"İçtihat Metni"
MAHKEMESİ :Asliye Hukuk Mahkemesi
Taraflar arasında Mahkemesinde görülen tapu kaydındaki miktar fazlalığı şerhinin paya dönüştürülmesi davasında verilen karar hakkında yapılan temyiz incelemesi sonucunda, Yargıtay 5. Hukuk Dairesince Mahkeme kararının bozulmasına karar verilmiştir.
Mahkemece bozmaya uyularak yeniden yapılan yargılama sonucunda; davanın kabulüne karar verilmiştir.
Mahkeme kararı bir kısım davalılar vekili tarafından temyiz edilmekle; kesinlik, süre, temyiz şartı ve diğer usul eksiklikleri yönünden yapılan ön inceleme sonucunda temyiz dilekçesinin kabulüne karar verildikten sonra, dosyadaki belgeler incelenip gereği düşünüldü:
I. DAVA
1. Asıl davada davacılar, ... İli , ... ilçesi, ... Mahallesi 120 ada 38 ve 45 parsel sayılı taşınmazların paydaşlarından ... ... ve ... ...’in mirasçıları olduklarını, taşınmazların ... ... ... ... nedeniyle kamulaştırıldığını, davalı idarenin kamulaştırma işlemleri yaparken gerekli adres araştırması yapmadığını, ... ...’in 1944 yılında, ... ...’in ise 1964 yılında vefat etmiş olmalarına rağmen bu kişilere ilanen tebligat yapılmak suretiyle kamulaştırma işlemlerinin tamamlandığını, taşınmazların halen ... olarak kullanılan sahanın içerisinde kaldığını ileri sürerek fazlaya dair haklarını saklı tutarak 20.000,00 TL'nin dava tarihinden itibaren işleyecek faiziyle birlikte davalı idareden tahsiline karar verilmesini istemişler, ıslahla taleplerini 443.786,00 TL ‘ye yükseltmişlerdir.
2.Birleştirilen davada davacı ..., 120 ada 38 parsel sayılı 3674 m2 yüzölçümlü taşınmazda 641 m2 Hazine fazlalığı olduğunu, söz konusu taşınmazın 1/6’şar paylarla davalıların mirasbırakanları ... ... ve ... ... adlarına kayıtlı bulunduğunu,davalılar tarafından ... 8.Asliye Hukuk Mahkemesi’nin 2011/212 Esas sayılı dosyası ile bu parsel sayılı taşınmaz yönünden kamulaştırmasız el atma nedeniyle bedel istendiğini, dava konusu 38 parsel sayılı taşınmazın tapu kaydındaki fazlalığın Hazine adına paya dönüştürülmesini istemiştir.
II. CEVAP
Asıl davada davalı, kamulaştırma işlemlerinin usul ve yasaya uygun olarak yapıldığını, mirasçıların kamulaştırmadan haberdar olduklarını, kamulaştırma bedellerinin kendilerine ödendiğini belirterek davanın reddini savunmuştur.

* Görev ayrıntıları
İçtihat metnine göre asıl davadaki davacılar ıslahla taleplerini kaç TL'ye yükseltti? Alttaki malzemeye ihtiyacın yok.

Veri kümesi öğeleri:
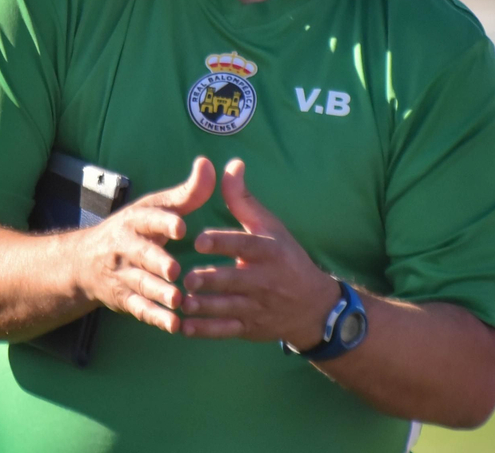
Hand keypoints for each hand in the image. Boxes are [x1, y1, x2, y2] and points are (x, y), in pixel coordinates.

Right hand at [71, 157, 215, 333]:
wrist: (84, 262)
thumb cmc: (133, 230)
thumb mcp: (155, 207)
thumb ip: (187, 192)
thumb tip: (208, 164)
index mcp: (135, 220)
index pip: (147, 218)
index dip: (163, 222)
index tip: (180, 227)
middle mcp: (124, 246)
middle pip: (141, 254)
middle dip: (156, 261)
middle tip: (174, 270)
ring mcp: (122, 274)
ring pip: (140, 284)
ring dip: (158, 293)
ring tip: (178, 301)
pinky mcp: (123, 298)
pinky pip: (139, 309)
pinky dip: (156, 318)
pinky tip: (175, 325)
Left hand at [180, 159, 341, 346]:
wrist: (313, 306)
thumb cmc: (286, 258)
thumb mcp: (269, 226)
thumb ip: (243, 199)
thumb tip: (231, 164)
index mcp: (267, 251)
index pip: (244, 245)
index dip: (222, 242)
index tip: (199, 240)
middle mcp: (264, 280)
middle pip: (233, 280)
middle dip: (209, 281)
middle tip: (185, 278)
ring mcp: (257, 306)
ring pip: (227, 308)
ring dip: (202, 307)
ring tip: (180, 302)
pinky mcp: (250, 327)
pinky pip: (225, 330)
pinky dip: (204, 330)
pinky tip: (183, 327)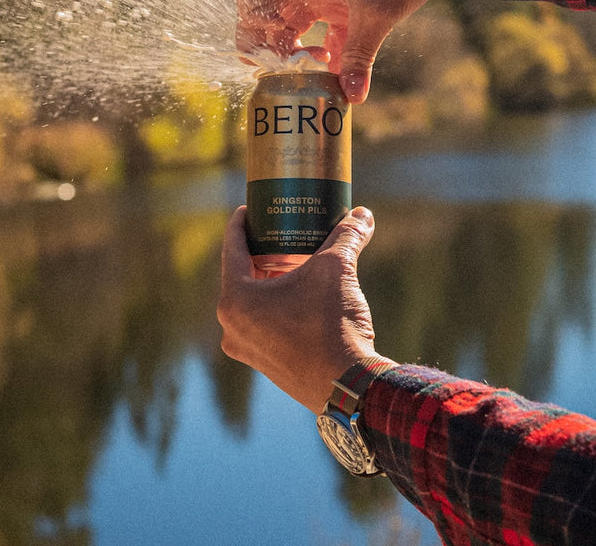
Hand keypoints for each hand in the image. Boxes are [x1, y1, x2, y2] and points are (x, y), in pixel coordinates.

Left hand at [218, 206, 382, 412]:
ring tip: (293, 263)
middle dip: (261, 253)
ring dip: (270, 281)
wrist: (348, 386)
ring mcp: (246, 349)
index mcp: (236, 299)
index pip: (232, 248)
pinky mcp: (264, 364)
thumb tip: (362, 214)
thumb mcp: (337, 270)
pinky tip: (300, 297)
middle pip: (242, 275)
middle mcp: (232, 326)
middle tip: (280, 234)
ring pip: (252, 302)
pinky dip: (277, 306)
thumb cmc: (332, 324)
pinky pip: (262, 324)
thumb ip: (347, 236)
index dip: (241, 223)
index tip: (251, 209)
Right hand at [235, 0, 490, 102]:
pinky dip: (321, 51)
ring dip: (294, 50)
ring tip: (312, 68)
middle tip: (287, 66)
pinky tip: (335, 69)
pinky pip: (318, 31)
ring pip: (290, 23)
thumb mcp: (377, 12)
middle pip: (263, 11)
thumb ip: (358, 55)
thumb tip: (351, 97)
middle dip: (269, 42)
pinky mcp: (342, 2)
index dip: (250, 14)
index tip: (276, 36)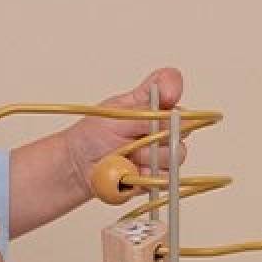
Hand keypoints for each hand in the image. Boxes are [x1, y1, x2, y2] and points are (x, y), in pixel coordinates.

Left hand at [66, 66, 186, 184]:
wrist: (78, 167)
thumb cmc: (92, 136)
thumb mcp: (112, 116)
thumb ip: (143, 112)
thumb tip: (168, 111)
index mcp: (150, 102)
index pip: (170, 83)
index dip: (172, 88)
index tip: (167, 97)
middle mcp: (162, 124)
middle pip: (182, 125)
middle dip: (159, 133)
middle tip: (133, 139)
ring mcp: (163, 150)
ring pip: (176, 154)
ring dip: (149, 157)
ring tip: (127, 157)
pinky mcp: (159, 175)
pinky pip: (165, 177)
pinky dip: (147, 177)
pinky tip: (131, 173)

* Senin çözümün
443.786,00 TL'ye.